The Pentagon estimates that brain injuries constitute one in five combat casualties from our post-9/11 wars. Since 2007, all service members who served in Iraq or Afghanistan have been screened for TBI. Those who show symptoms get a more comprehensive exam.

As of last August, about 104,000 vets were initially positive for mild TBI; of the 77,600 evaluated, about 43,000 received a confirmed diagnosis. In the VA's Northern California Health Care System, which stretches from the East Bay to Sacramento to Redding, nearly 1,800 were referred with initial positive screens. Of the 1,200 evaluated so far, about three-fourths had a TBI diagnosis confirmed.

About 15 percent of all Iraq and Afghanistan vets have post-traumatic stress disorder, and it's not uncommon for them to suffer from TBI, too. There are overlapping symptoms, and these "invisible wounds" can compound each other's effects.

Response took time

VA is now spending nearly $260 million a year on treatment of TBI, five times more than when it started ramping up in 2005.

But when Iraq and Afghanistan vets began coming home in large numbers, the VA was overwhelmed, without the staff or budget to properly respond.

A landmark Rand Corp. study in 2008 estimated that 320,000 of the 1.6 million service members who had been deployed by then may have experienced a TBI. It concluded that a major national effort was needed to provide "minimally adequate" care and avert a major health crisis.

David Cifu, the VA's physical medicine and rehabilitation director, acknowledges there was a lag in addressing TBI, but says it took a while for the military and everyone else to recognize how many veterans were affected.

"It may seem like a long time if you have a brain injury, but it's pretty good" for a bureaucracy as large as the VA, Cifu told me.

Now, he says, services for vets are continually improving and the two dozen VA sites with the highest levels of care are as good as anywhere in the country.

The VA has made some significant strides, veterans groups agree. Tarantino credits it for doing research that the private sector won't, and for trying innovative treatments, such as meditation and acupuncture.

Still, he and other advocates say gaps remain – in rehabilitation and long-term care, for instance – and warn of a shortage of doctors and mental health professionals. They also say that there needs to be more outreach because many vets are still going untreated.

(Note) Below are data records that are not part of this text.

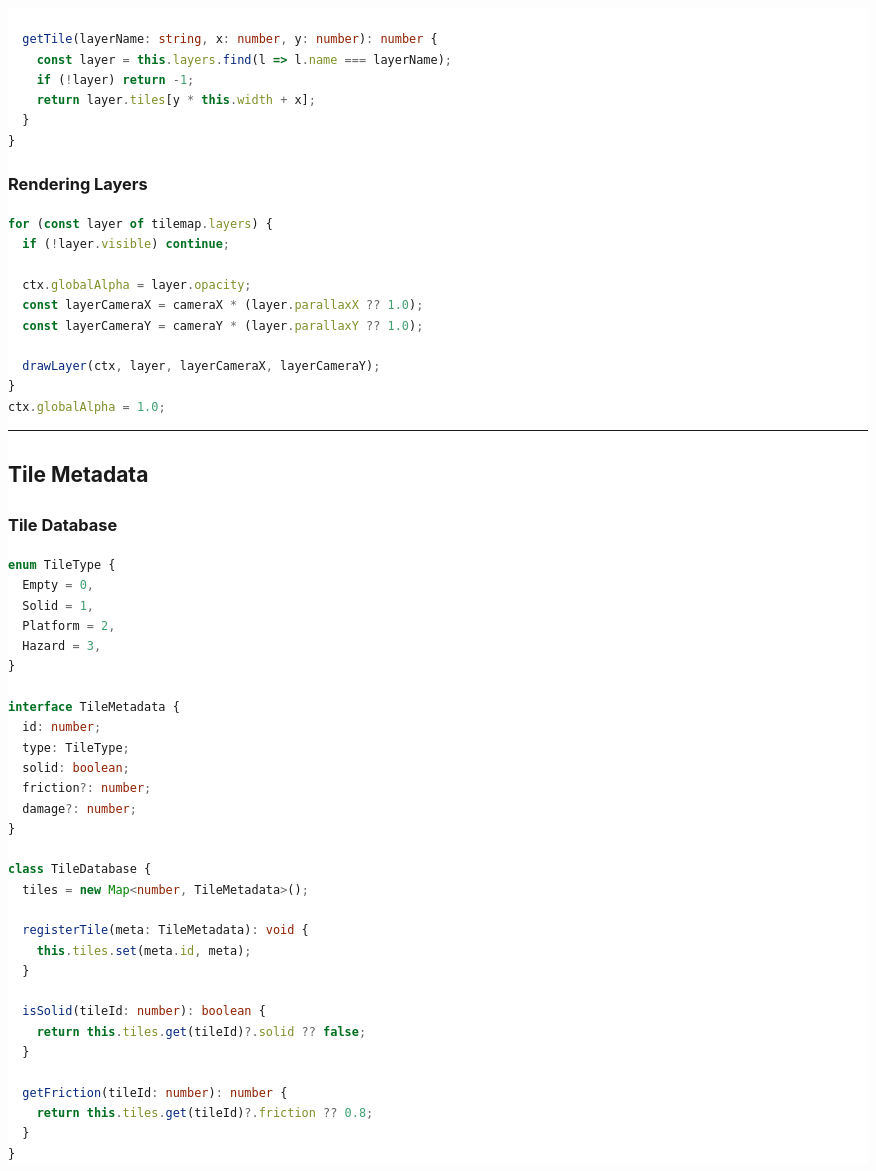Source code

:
 ```typescript

  getTile(layerName: string, x: number, y: number): number {
    const layer = this.layers.find(l => l.name === layerName);
    if (!layer) return -1;
    return layer.tiles[y * this.width + x];
  }
}
```

### Rendering Layers

```typescript
for (const layer of tilemap.layers) {
  if (!layer.visible) continue;

  ctx.globalAlpha = layer.opacity;
  const layerCameraX = cameraX * (layer.parallaxX ?? 1.0);
  const layerCameraY = cameraY * (layer.parallaxY ?? 1.0);

  drawLayer(ctx, layer, layerCameraX, layerCameraY);
}
ctx.globalAlpha = 1.0;
```

---

## Tile Metadata

### Tile Database

```typescript
enum TileType {
  Empty = 0,
  Solid = 1,
  Platform = 2,
  Hazard = 3,
}

interface TileMetadata {
  id: number;
  type: TileType;
  solid: boolean;
  friction?: number;
  damage?: number;
}

class TileDatabase {
  tiles = new Map<number, TileMetadata>();

  registerTile(meta: TileMetadata): void {
    this.tiles.set(meta.id, meta);
  }

  isSolid(tileId: number): boolean {
    return this.tiles.get(tileId)?.solid ?? false;
  }

  getFriction(tileId: number): number {
    return this.tiles.get(tileId)?.friction ?? 0.8;
  }
}
```

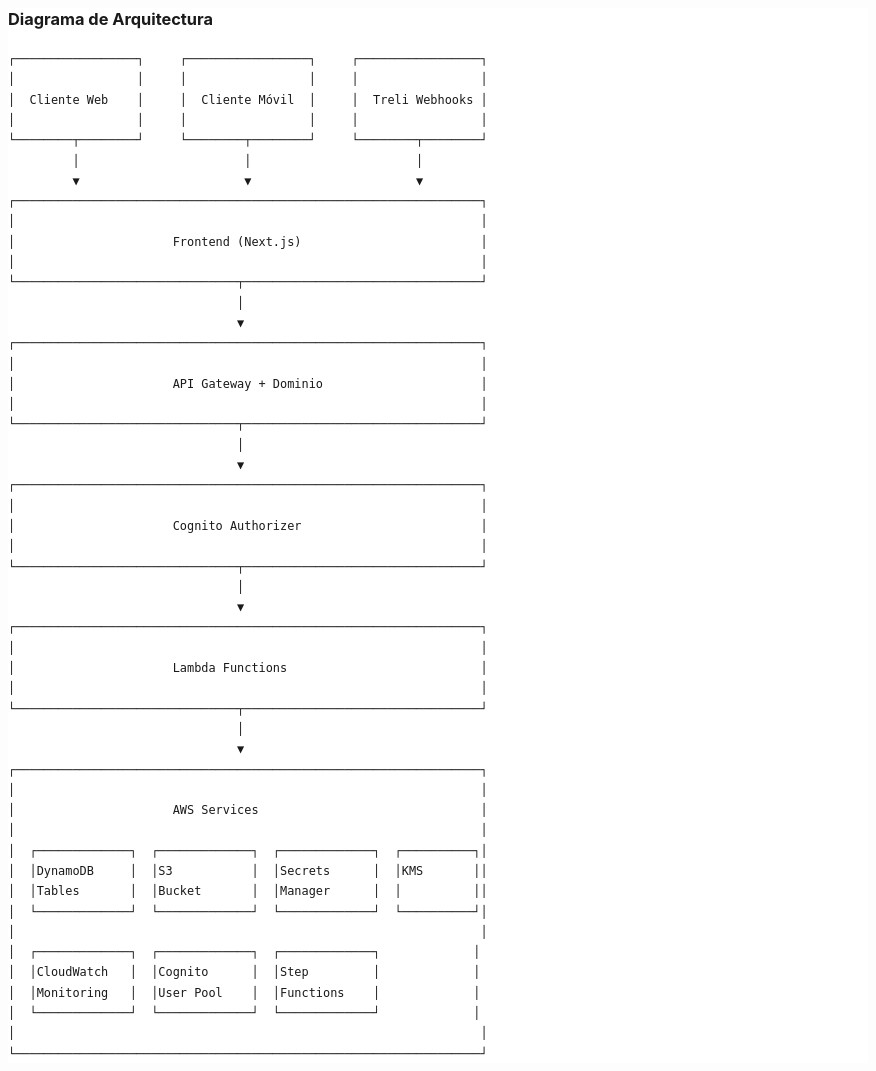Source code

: ### Diagrama de Arquitectura

```
┌─────────────────┐     ┌─────────────────┐     ┌─────────────────┐
│                 │     │                 │     │                 │
│  Cliente Web    │     │  Cliente Móvil  │     │  Treli Webhooks │
│                 │     │                 │     │                 │
└────────┬────────┘     └────────┬────────┘     └────────┬────────┘
         │                       │                       │
         ▼                       ▼                       ▼
┌─────────────────────────────────────────────────────────────────┐
│                                                                 │
│                      Frontend (Next.js)                         │
│                                                                 │
└───────────────────────────────┬─────────────────────────────────┘
                                │
                                ▼
┌─────────────────────────────────────────────────────────────────┐
│                                                                 │
│                      API Gateway + Dominio                      │
│                                                                 │
└───────────────────────────────┬─────────────────────────────────┘
                                │
                                ▼
┌─────────────────────────────────────────────────────────────────┐
│                                                                 │
│                      Cognito Authorizer                         │
│                                                                 │
└───────────────────────────────┬─────────────────────────────────┘
                                │
                                ▼
┌─────────────────────────────────────────────────────────────────┐
│                                                                 │
│                      Lambda Functions                           │
│                                                                 │
└───────────────────────────────┬─────────────────────────────────┘
                                │
                                ▼
┌─────────────────────────────────────────────────────────────────┐
│                                                                 │
│                      AWS Services                               │
│                                                                 │
│  ┌─────────────┐  ┌─────────────┐  ┌─────────────┐  ┌──────────┐│
│  │DynamoDB     │  │S3           │  │Secrets      │  │KMS       ││
│  │Tables       │  │Bucket       │  │Manager      │  │          ││
│  └─────────────┘  └─────────────┘  └─────────────┘  └──────────┘│
│                                                                 │
│  ┌─────────────┐  ┌─────────────┐  ┌─────────────┐             │
│  │CloudWatch   │  │Cognito      │  │Step         │             │
│  │Monitoring   │  │User Pool    │  │Functions    │             │
│  └─────────────┘  └─────────────┘  └─────────────┘             │
│                                                                 │
└─────────────────────────────────────────────────────────────────┘
```
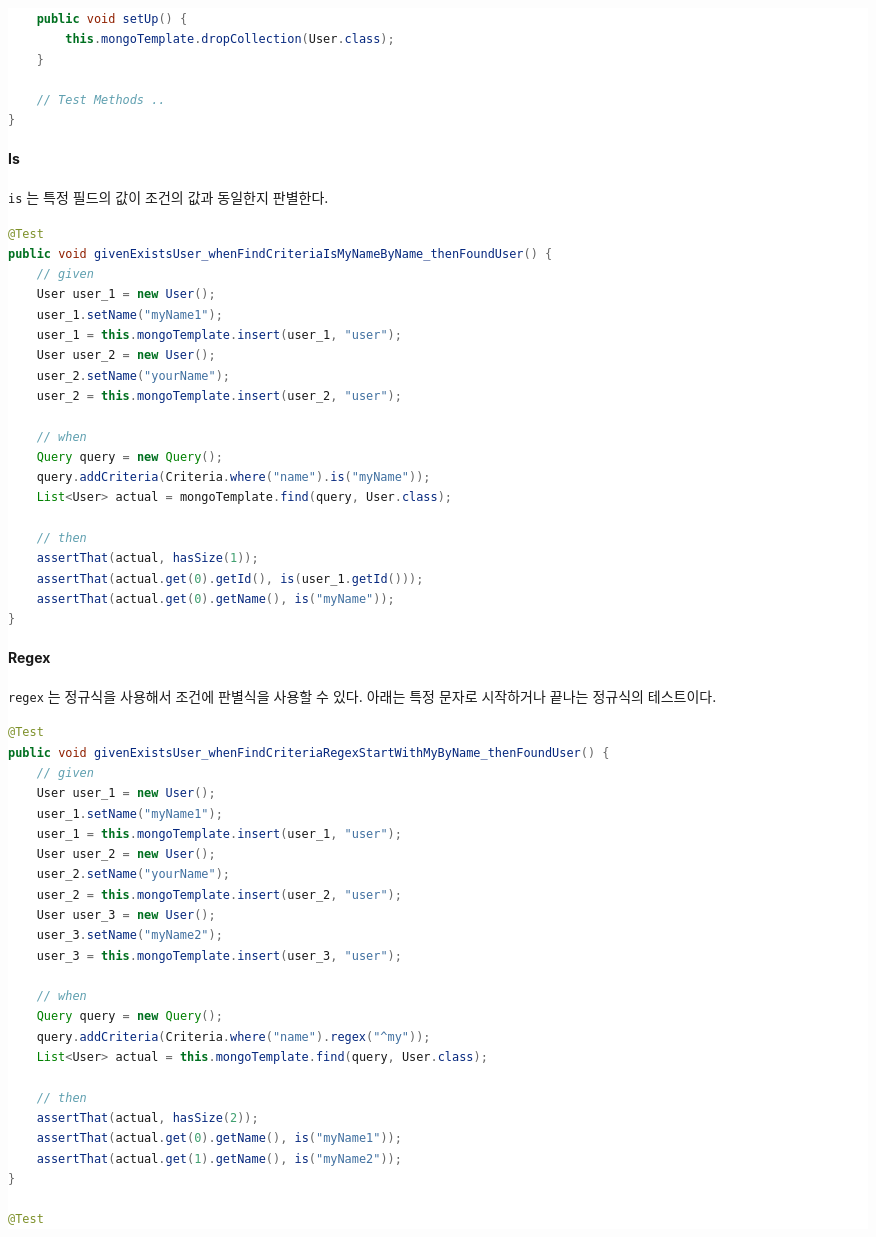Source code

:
 ```java
    public void setUp() {
        this.mongoTemplate.dropCollection(User.class);
    }
    
    // Test Methods ..
}
```  


#### Is
`is` 는 특정 필드의 값이 조건의 값과 동일한지 판별한다. 

```java
@Test
public void givenExistsUser_whenFindCriteriaIsMyNameByName_thenFoundUser() {
	// given
	User user_1 = new User();
	user_1.setName("myName1");
	user_1 = this.mongoTemplate.insert(user_1, "user");
	User user_2 = new User();
	user_2.setName("yourName");
	user_2 = this.mongoTemplate.insert(user_2, "user");

	// when
	Query query = new Query();
	query.addCriteria(Criteria.where("name").is("myName"));
	List<User> actual = mongoTemplate.find(query, User.class);

	// then
	assertThat(actual, hasSize(1));
	assertThat(actual.get(0).getId(), is(user_1.getId()));
	assertThat(actual.get(0).getName(), is("myName"));
}
```  

#### Regex
`regex` 는 정규식을 사용해서 조건에 판별식을 사용할 수 있다. 
아래는 특정 문자로 시작하거나 끝나는 정규식의 테스트이다.  

```java
@Test
public void givenExistsUser_whenFindCriteriaRegexStartWithMyByName_thenFoundUser() {
	// given
	User user_1 = new User();
	user_1.setName("myName1");
	user_1 = this.mongoTemplate.insert(user_1, "user");
	User user_2 = new User();
	user_2.setName("yourName");
	user_2 = this.mongoTemplate.insert(user_2, "user");
	User user_3 = new User();
	user_3.setName("myName2");
	user_3 = this.mongoTemplate.insert(user_3, "user");

	// when
	Query query = new Query();
	query.addCriteria(Criteria.where("name").regex("^my"));
	List<User> actual = this.mongoTemplate.find(query, User.class);

	// then
	assertThat(actual, hasSize(2));
	assertThat(actual.get(0).getName(), is("myName1"));
	assertThat(actual.get(1).getName(), is("myName2"));
}

@Test
```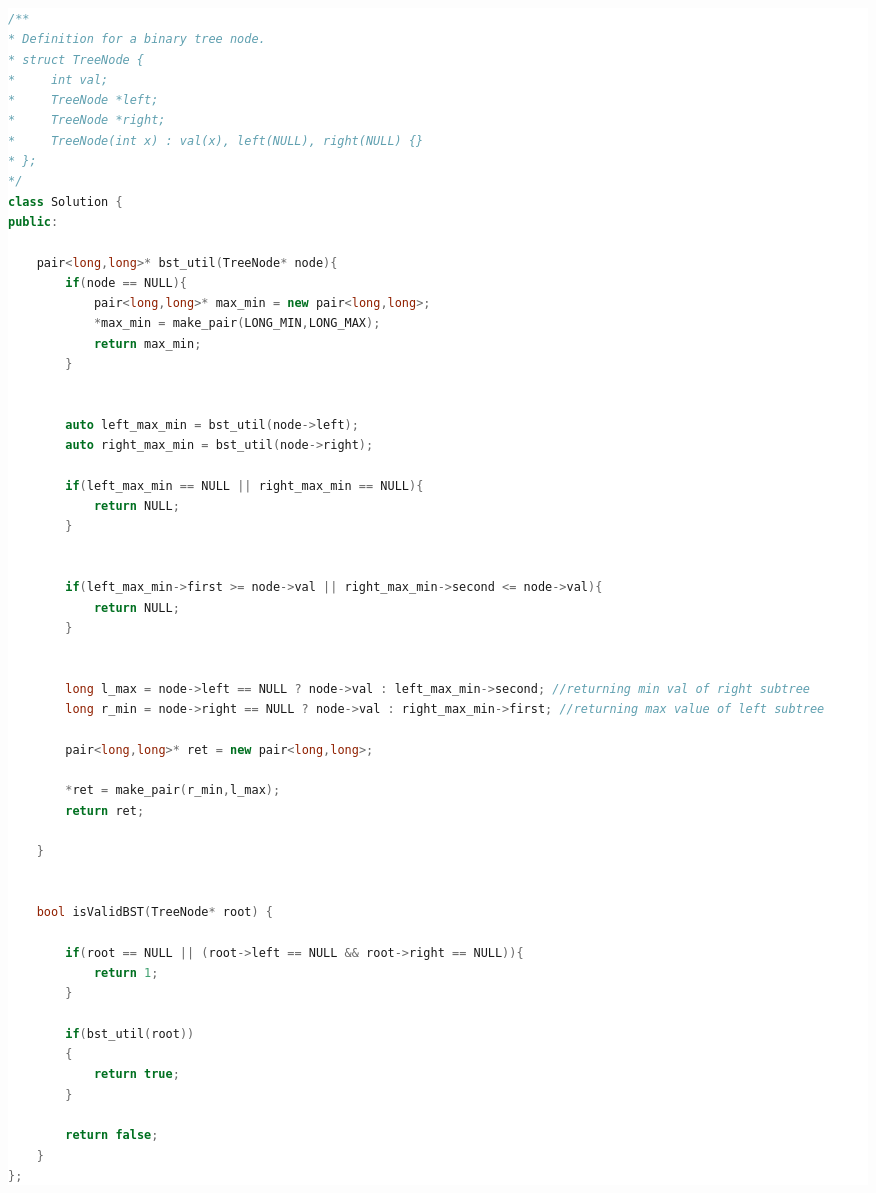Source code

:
 ```c++
/**
* Definition for a binary tree node.
* struct TreeNode {
*     int val;
*     TreeNode *left;
*     TreeNode *right;
*     TreeNode(int x) : val(x), left(NULL), right(NULL) {}
* };
*/
class Solution {
public:

    pair<long,long>* bst_util(TreeNode* node){
        if(node == NULL){
            pair<long,long>* max_min = new pair<long,long>;
            *max_min = make_pair(LONG_MIN,LONG_MAX);
            return max_min;
        }


        auto left_max_min = bst_util(node->left);
        auto right_max_min = bst_util(node->right);

        if(left_max_min == NULL || right_max_min == NULL){
            return NULL;
        }


        if(left_max_min->first >= node->val || right_max_min->second <= node->val){
            return NULL;
        }


        long l_max = node->left == NULL ? node->val : left_max_min->second; //returning min val of right subtree
        long r_min = node->right == NULL ? node->val : right_max_min->first; //returning max value of left subtree

        pair<long,long>* ret = new pair<long,long>;

        *ret = make_pair(r_min,l_max);
        return ret;

    }


    bool isValidBST(TreeNode* root) {

        if(root == NULL || (root->left == NULL && root->right == NULL)){
            return 1;
        }

        if(bst_util(root))
        {
            return true;
        }

        return false;
    }
};
```
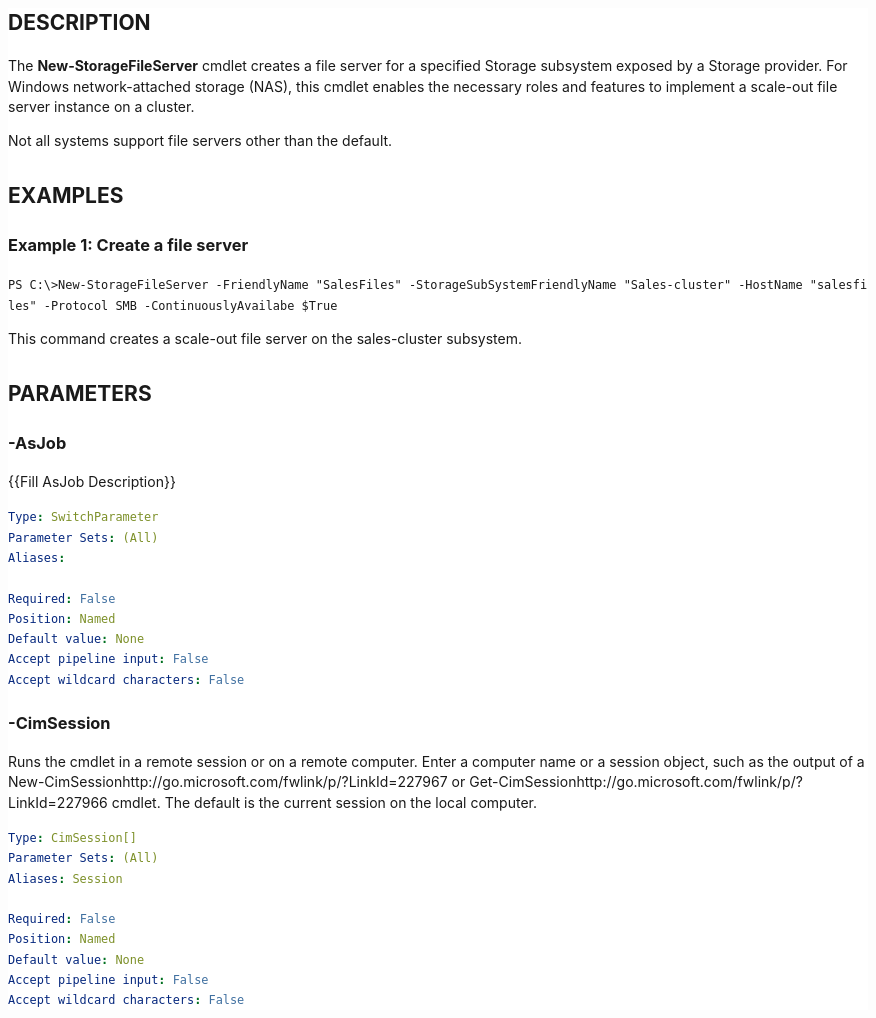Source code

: ## DESCRIPTION
The **New-StorageFileServer** cmdlet creates a file server for a specified Storage subsystem exposed by a Storage provider.
For Windows network-attached storage (NAS), this cmdlet enables the necessary roles and features to implement a scale-out file server instance on a cluster.

Not all systems support file servers other than the default.

## EXAMPLES

### Example 1: Create a file server
```
PS C:\>New-StorageFileServer -FriendlyName "SalesFiles" -StorageSubSystemFriendlyName "Sales-cluster" -HostName "salesfiles" -Protocol SMB -ContinuouslyAvailabe $True
```

This command creates a scale-out file server on the sales-cluster subsystem.

## PARAMETERS

### -AsJob
{{Fill AsJob Description}}

```yaml
Type: SwitchParameter
Parameter Sets: (All)
Aliases: 

Required: False
Position: Named
Default value: None
Accept pipeline input: False
Accept wildcard characters: False
```

### -CimSession
Runs the cmdlet in a remote session or on a remote computer.
Enter a computer name or a session object, such as the output of a New-CimSessionhttp://go.microsoft.com/fwlink/p/?LinkId=227967 or Get-CimSessionhttp://go.microsoft.com/fwlink/p/?LinkId=227966 cmdlet.
The default is the current session on the local computer.

```yaml
Type: CimSession[]
Parameter Sets: (All)
Aliases: Session

Required: False
Position: Named
Default value: None
Accept pipeline input: False
Accept wildcard characters: False
```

While some veterans are reluctant to seek help, for those who do, it can be a long road to recovery.

Robert Mattice, 27, has been in some kind of care for more than seven years, since a car wreck while serving in the Navy in Mississippi put him in a coma for a month. He's now coming to the brain center twice a week for therapy and staying in the rehabilitation clinic next door.

Mattice still has problems with his memory and stamina and knows now that if he drinks, it makes the symptoms much worse. He wants to go back to school, so he's hoping his recovery speeds up. But his doctors have told him that progress could come slowly, over 30 years, Mattice says softly.

He's not ready to climb the wall himself, but when Grimes reaches the top for a third time, Mattice claps softly.